How search works
Every AirportFusion search runs a five-stage pipeline. Understanding it helps you get better results.
Stage 1 — Geocoding your addresses
Your two inputs are converted to coordinates using OpenStreetMap's Nominatim geocoder (or another configured provider). If external geocoding is unavailable, we fall back to matching city and airport names in our own database, so search keeps working. You can also bypass geocoding entirely by typing coordinates such as 40.71, -74.00.
Stage 2 — Finding airports in each zone
We look up every active airport with scheduled service inside the radius you chose around each point, using great-circle (haversine) distance. Airports are sorted nearest-first and capped at the 25 closest per zone — enough to cover any metropolitan region plus its secondary airports.
This is the core idea of AirportFusion: the "best" airport is often not the nearest one. A slightly farther airport frequently has the only direct route, or a dramatically cheaper one.
Stage 3 — Matching direct routes
We then intersect the two airport sets against our route network — built from the OpenFlights public dataset — keeping only non-stop routes that start in your origin zone and land in your destination zone. Why direct only? Because connections multiply total travel time and uncertainty, and comparing a 2-leg itinerary door-to-door against a non-stop one is rarely a fair fight. If no direct route exists, we say so honestly rather than padding results.
Stage 4 — Building door-to-door routes and scores
For each direct route we assemble the full journey:
- Ground legs — for each side we estimate car, taxi, rideshare, train, metro (short distances) and bus options, from distance-based models. The fastest sensible option is used for the totals.

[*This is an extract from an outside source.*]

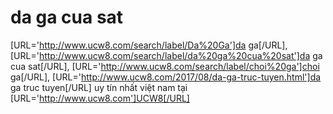# da ga cua sat
[URL='http://www.ucw8.com/search/label/Da%20Ga']da ga[/URL], [URL='http://www.ucw8.com/search/label/da%20ga%20cua%20sat']da ga cua sat[/URL], [URL='http://www.ucw8.com/search/label/choi%20ga']choi ga[/URL], [URL='http://www.ucw8.com/2017/08/da-ga-truc-tuyen.html']da ga truc tuyen[/URL] uy tín nhất việt nam tại [URL='http://www.ucw8.com']UCW8[/URL]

- Flight leg — duration is estimated from great-circle distance at typical cruise speeds plus taxi/climb time; price is estimated from a distance-based model with a stable per-airline variation (so the same search always gives the same estimates).

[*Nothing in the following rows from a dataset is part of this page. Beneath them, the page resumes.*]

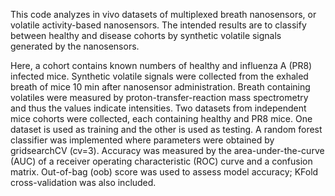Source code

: This code analyzes in vivo datasets of multiplexed breath nanosensors, or volatile activity-based nanosensors. 
The intended results are to classify between healthy and disease cohorts by synthetic volatile signals generated by the nanosensors.

Here, a cohort contains known numbers of healthy and influenza A (PR8) infected mice. 
Synthetic volatile signals were collected from the exhaled breath of mice 10 min after nanosensor administration. 
Breath containing volatiles were measured by proton-transfer-reaction mass spectrometry and thus the values indicate intensities. 
Two datasets from independent mice cohorts were collected, each containing healthy and PR8 mice. 
One dataset is used as training and the other is used as testing. 
A random forest classifier was implemented where parameters were obtained by gridsearchCV (cv=3).
Accuracy was measured by the area-under-the-curve (AUC) of a receiver operating characteristic (ROC) curve and a confusion matrix. 
Out-of-bag (oob) score was used to assess model accuracy; KFold cross-validation was also included. 
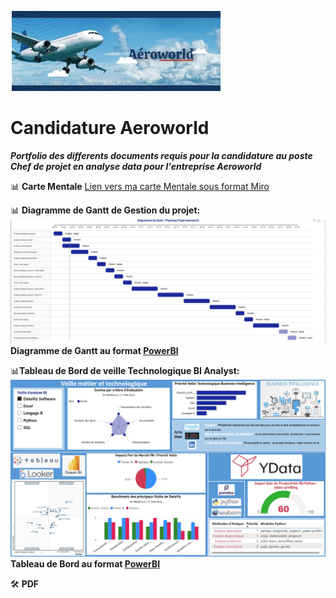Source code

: ![aero](https://github.com/frjolly/Aeroworld/blob/main/images/Aero.jpg)
# Candidature Aeroworld 
***Portfolio des differents documents requis pour la candidature au poste Chef de projet en analyse data pour l'entreprise Aeroworld***

📊 **Carte Mentale**
[Lien vers ma carte Mentale sous format Miro](https://miro.com/app/board/uXjVIJkCdKI=/?share_link_id=63173099956)

📊 **Diagramme de Gantt de Gestion du projet:**
![aero](https://github.com/frjolly/Aeroworld/blob/main/images/GanttAero.jpg)
**Diagramme de Gantt au format [PowerBI](https://github.com/frjolly/Aeroworld/blob/main/.pbix)**


📊**Tableau de Bord de veille Technologique BI Analyst:**
![aero](https://github.com/frjolly/Aeroworld/blob/main/images/VeilleAero2.jpg)
**Tableau de Bord au format [PowerBI](https://github.com/frjolly/Aeroworld/blob/main/.pbix)**


🛠️ **PDF**
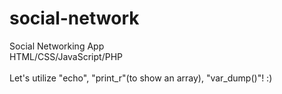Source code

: # social-network

Social Networking App<br>
HTML/CSS/JavaScript/PHP<br>
<br>
Let's utilize "echo", "print_r"(to show an array), "var_dump()"! :)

- Score (0–10) — a weighted blend: 40% total time, 40% total cost, 20% simplicity (fewer transfers, shorter ground legs). Scores are normalised within your result set, so a 9.2 means "excellent among these options", not a universal grade.
Routes are ranked by score, best first, capped at 50 options.
Stage 5 — The AI advisor (optional)
When enabled, a compact summary of the top routes (airports, times, costs, scores — no personal data) is sent to an AI model that acts as a travel expert. It picks the route it would book, explains the trade-offs in plain language, and adds one practical tip. The AI never sees data that is not already on your screen, and its advice never overrides the transparent score ranking — it is a second opinion, not a black box.
What this means for your searches
- Widen the radius when results are thin — the search is designed for it.
- Watch the ground legs — a "cheap" flight from a far airport can lose on the total.
- Treat numbers as estimates — see "Understanding estimates" for exactly how they are computed.